*Provided passage*

(This week Dear TvGasm spends some time with the Housewives)
Dear TvGasm, what should I do about my daughter? First she almost gets cancer, and then she elopes and ruins my chance at having a special perfect day. Why can’t she understand my feelings?
You Need More Insurance
Would it kill you to for once just think about my feelings? And maybe get some more term life?
Dear Vicki, err, Insurance? Before we start I need you to do something for me. Take a deep breath. Now hold it, and then let it out. Great, keep doing that. Do you know what you’re doing right now? It’s called shutting the f@%k up. Now whatever happens, for the rest of this post, do not stop doing this. Thank you.
Your daughter did not almost get cancer on purpose. She did however go to college and learn a trade that makes the world a better place. Okay, she seems to have eloped with someone who she mainly got to know through Skype, but again, she’s a Housewife kid; any day where she doesn’t have a job that involves picking up a beer bottle without using her hands puts you miles ahead of the game.
Also, we’re getting pretty tired around here of you using your daughter’s issues as excuses to launch into five minute monologues about how said issues affect YOU. You did not give birth to a child just to get more camera time. In less of course you did, and in that case, well played Vickie, well played.
Now, if your daughter shows up one day with square boobs and cheeks so pumped full of fillers she looks like a beaver, then you’ll have a perfectly valid reason to complain, but until then? Silence is golden. And just so you know how much you lucked out with that kid, your daughter is living proof that some people need neither nurture nor nature to become functional adults.
Are you still shutting the F#$% up? Atta girl, keep it up, and you’ll be everyone’s favorite this year.
PS, I don’t care if Brooks has told you he’s a Nigerian prince, do not ever give him your PIN number.
Dear TVgasm, Everybody’s picking on me. First, they made a big deal about all my jokeses in my new cookbook, why are they mad? I’m like Lucy! Now everybody’s all mader just because I said my brother’s wife was gold digger and is gonna leave him when a richerer man comes along. What’s there problem?

(Source data)
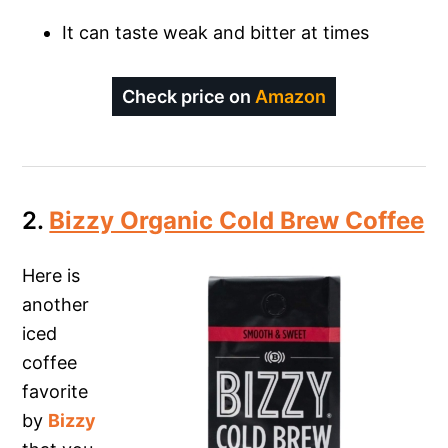
It can taste weak and bitter at times
Check price on
Amazon
2.
Bizzy Organic Cold Brew Coffee
Here is
another
iced
coffee
favorite
by
Bizzy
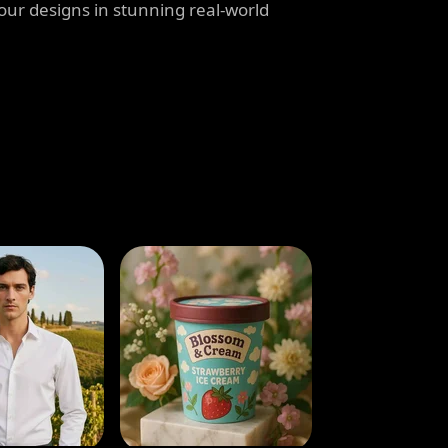
our designs in stunning real-world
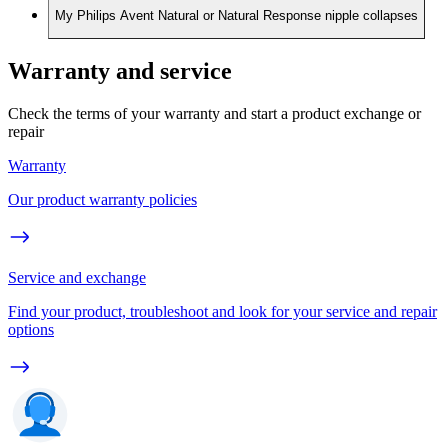
My Philips Avent Natural or Natural Response nipple collapses
Warranty and service
Check the terms of your warranty and start a product exchange or
repair
Warranty
Our product warranty policies
Service and exchange
Find your product, troubleshoot and look for your service and repair
options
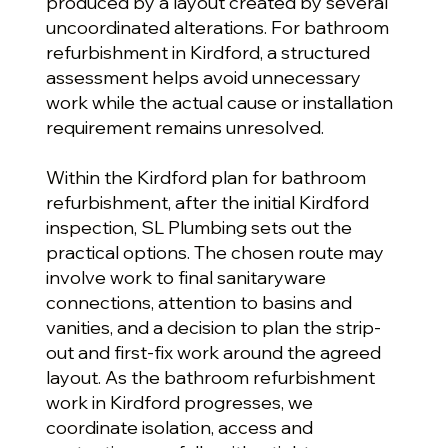
produced by a layout created by several
uncoordinated alterations. For bathroom
refurbishment in Kirdford, a structured
assessment helps avoid unnecessary
work while the actual cause or installation
requirement remains unresolved.
Within the Kirdford plan for bathroom
refurbishment, after the initial Kirdford
inspection, SL Plumbing sets out the
practical options. The chosen route may
involve work to final sanitaryware
connections, attention to basins and
vanities, and a decision to plan the strip-
out and first-fix work around the agreed
layout. As the bathroom refurbishment
work in Kirdford progresses, we
coordinate isolation, access and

*Task prompt*
Carry on with the Dear TvGasm column, picking up right after its final sentence. This material has no connection to the Dear TvGasm column.

*Reply to the exercise*
Funny, like Lucy
Dear Ingredientses…Ingredientes, Ingred-,Teresa! Yes, over here sweetie. Great. Anyway, first of all yes, you are a lot like Lucy. Her husband cheated on her all the time too.
Now Teresa a lot of people are saying you’re completely delusional, but then again you didn’t build a recording studio in your basement for Melissa, so you’re not that delusional.
You’re just mean and very selfish, and do you know what? If you weren’t around the show would only be about Caroline’s lady parts drying up, Jacqueline FedExing kids to Las Vegas, and Melissa’s music career interspersed with unasked for details of the sex-life she has with her tiny husband. So don’t listen to them, just keep doing what you’re doing you special little troglodyte you!
By the way, Vickie, take a good like at Milania. Feel like a trade? I didn’t think so. Okay now go back to shutting the F-up.
Dear TvGasm, I’m getting married y’all!
My Breast Milk Tastes Like Chardonnay
Dear Kim, yes you are sweetie! And just so you know everyone else on Atlanta is watching this show and going through the parts with your mom frame by frame like it’s the Zuppgruder film . Next year’s reunion is going to be a beast (Just like Lauren Manzo’s future babies! Hey Yo!). Anyway, congratulations y’all!